Das große Verdienst dieser Arbeit besteht darin, das Medium „Schaufenster“ erstmalig ins Zentrum einer historiografischen Studie gerückt zu haben. Die unterschiedlichen Quellengattungen und Zugriffe machen die Lektüre des Bandes einerseits abwechslungsreich, vermitteln andererseits aber auch immer wieder ein Gefühl von Inkonsistenz. Die kunstgeschichtliche Beschreibung und Beobachtung so genannter Künstlerschaufenster, also von künstlerisch gestalteten Schaufenstern ebenso wie von gemalten Schaufenstern, bezieht zu Recht zuweilen auch die Erwartungshaltungen des jeweiligen „Publikums“ ein, hätte aber insgesamt noch schärfer die sozialgeschichtlichen Implikationen dieser Inszenierungen und Darstellungen hinterfragen dürfen. Vor allem mit dem hier gebotenen kursorischen Überblick zur zeitgenössischen Schaufenstertheorie und -literatur der ersten Hälfte des 20. Jahrhunderts ist ein tragfähiges Fundament gelegt, das sich nicht nur für die Geschichte der Produktkommunikation sowie insbesondere für die Geschichte des Selbst- und Fremdbildes von professionellen Produktkommunikatoren, sondern für eine Geschichte persuasiver Kommunikationen und für die Gesellschaftsgeschichte insgesamt als anschlussfähig und wertvoll erweisen wird.

Anmerkungen:
1 Emerson, Ralph Waldo, Essays and Lectures. The Conduct of Life, New York 1983 (Erstausgabe 1860), S. 1020f.
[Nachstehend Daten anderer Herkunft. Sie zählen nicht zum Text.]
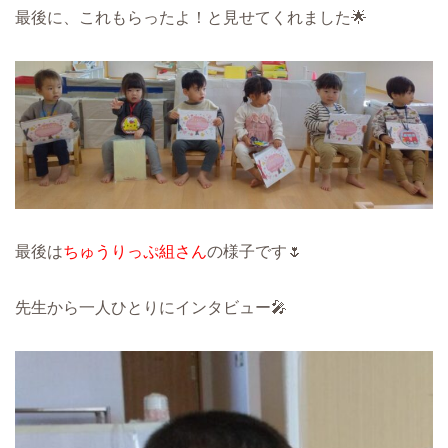
最後に、これもらったよ！と見せてくれました🌟
最後は
ちゅうりっぷ組さん
の様子です🌷
先生から一人ひとりにインタビュー🎤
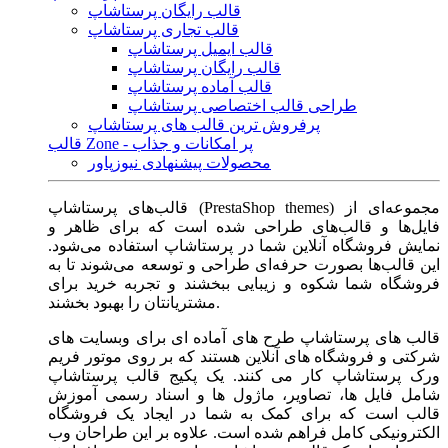
قالب رایگان پرستاشاپ
قالب تجاری پرستاشاپ
قالب ایمیل پرستاشاپ
قالب رایگان پرستاشاپ
قالب آماده پرستاشاپ
طراحی قالب اختصاصی پرستاشاپ
پرفروش ترین قالب های پرستاشاپ
قالب Zone - پر امکانات و جذاب
محصولات پیشنهادی نیوزپاور
قالب‌های پرستاشاپ (PrestaShop themes) مجموعه‌ای از
فایل‌ها و قالب‌های طراحی شده است که برای ظاهر و
نمایش فروشگاه آنلاین شما در پرستاشاپ استفاده می‌شود.
این قالب‌ها بصورت حرفه‌ای طراحی و توسعه می‌شوند تا به
فروشگاه شما شکوه و زیبایی ببخشند و تجربه خرید برای
مشتریانتان را بهبود بخشند.
قالب های پرستاشاپ طرح های آماده ای برای وبسایت های
شرکتی و فروشگاه های آنلاین هستند که بر روی موتور فریم
ورک پرستاشاپ کار می کنند. یک پکیج قالب پرستاشاپ
شامل فایل ها، تصاویر، ماژول ها و اسناد رسمی آموزش
قالب است که برای کمک به شما در ایجاد یک فروشگاه
الکترونیکی کامل فراهم شده است. علاوه بر این طراحان وب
2 Siehe dazu Gries, Rainer, Die Medialisierung der Produktkommunikation. Grundzüge eines kulturhistorischen Entwurfs, in: Knoch, Habbo; Morat, Daniel (Hgg.), Kommunikation als Beobachtung. Medienwandel und Gesellschaftsbilder 1880–1960, München 2003, S. 113-130.
3 Vgl. Doering-Manteuffel, Anselm, Wie westlich sind die Deutschen? Amerikanisierung und Westernisierung im 20. Jahrhundert, Göttingen 1999.